Me levanté con dificultad del suelo y sin pensarlo decidí usar el poder del sello para hacer aparecer una daga en mi mano derecha.
La sostuve con fuerza y no dudé en atacar.
Draven sonrió y comenzó a atacarme también usando una espada corta que estuvo a punto de cortarme el rostro en más de una ocasión, apenas fui capaz de esquivarla lo cual hizo que Draven tomara la ventaja y me atacara con todo su poder hasta el punto en que estuve a un paso de dejarme llevar por la voz que me hablaba en mi cabeza, pero no lo hice.
Esa voz solo era el producto de mis miedos que el propio sello había creado para hacerme caer.
—¿Es todo lo que tienes Crown?—dijo Draven sacándome de mis pensamientos—.
Creí que eras realmente una Crown, pero no lo estás demostrando,—¿demostrar que soy una Crown?
¿se refiere a que no he demostrado ser hija de Sonja Crown?
Eso es…
—¡Déjate de estupideces y demuestra quién eres realmente, demuestra que eres una Crown que pelea por lo que más ama en este mundo!
¡No le demuestres a nadie que eres hija de Sonja, demuestra quién eres tú REALMENTE!
¿Demostrar a mí misma quién soy yo realmente?
Me detuve un momento.
Cerré los ojos, respiré profundo y lo hice.
Dejé que el poder del sello fluyera por todo mi cuerpo, esa sensación de hormigueo me hizo estremecer de una forma que nunca antes sentí.
La energía era de un azul brillante y hermoso, que brillaba con una intensidad absoluta y era sumamente hermoso.
Abrí los ojos, miré la energía era de un azul brillante y hermoso, que brillaba con una intensidad absoluta y era sumamente hermoso.
Y luego miré a Draven queriendo atacarme de frente, lo dudé e interpuse mi daga bloqueando su ataque de la espada, la energía que emanaba de mi cuerpo era palpable, una sensación que me era imposible de explicar, pero que al mismo tiempo se sentía bastante real e increíble.
Apenas me di cuenta de que la energía que emanaba de mi cuerpo emabana ahora en mi daga, lo cual hizo que la espada corta de Draven se partiera en dos.

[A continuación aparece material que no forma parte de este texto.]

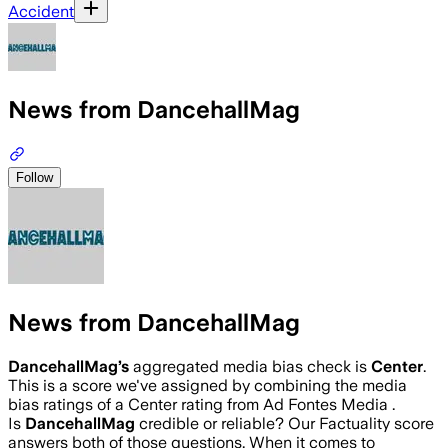
Accident
News from DancehallMag
Follow
News from DancehallMag
DancehallMag
’s
aggregated media bias check is
Center
.
This is a score we've assigned by combining the media
bias ratings of a Center rating from Ad Fontes Media .
Is
DancehallMag
credible or reliable? Our Factuality score
answers both of those questions. When it comes to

El combate se detuvo y entonces Draven declaró: —Tiempo fuera—nos detuvimos, al hacerlo mi cuerpo cedió al cansancio lo cual hizo que cayera al suelo de rodillas sin darme cuenta de que me había excedido.
Draven me ayudó a levantarme y me dio una botella de agua la cual agradecí.

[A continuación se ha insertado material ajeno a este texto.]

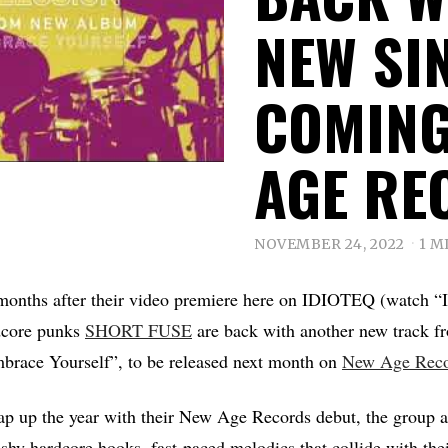
NEW SI
COMING
AGE RE
NOVEMBER 24, 2022
1 M
months after their video premiere here on IDIOTEQ (watch 
core punks
SHORT FUSE
are back with another new track f
race Yourself”, to be released next month on
New Age Reco
p up the year with their New Age Records debut, the group ar
shy hardcore hooks, fast-paced melodics that collide with thei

Le di un gran trago al agua y solté un gran suspiro cargado de alivio.
—Lo hiciste bien, pero debes confiar más en ti misma, en clase te haré pruebas y exámenes, y no te preocupes lo demás harán lo mismo así evitamos las preguntas incómodas.
Estuve de acuerdo, era lo mejor.
Me fui tras otra sesión de entrenamiento menos intensa, lo cual me dio esperanzas, me dio la fuerza de seguir adelante sin ya temerle tanto al sello en mi brazo.
Volví a mi habitación, era de noche y al llegar vi a Sasha dormida en su cama.
Se veía tan tranquila, pero sabía que ella estaba muy preocupada por mí, sin embargo, teniéndola como un apoyo era más que suficiente para mí.
Me fui a dormir siendo consciente de que el primer entrenamiento era apenas el principio.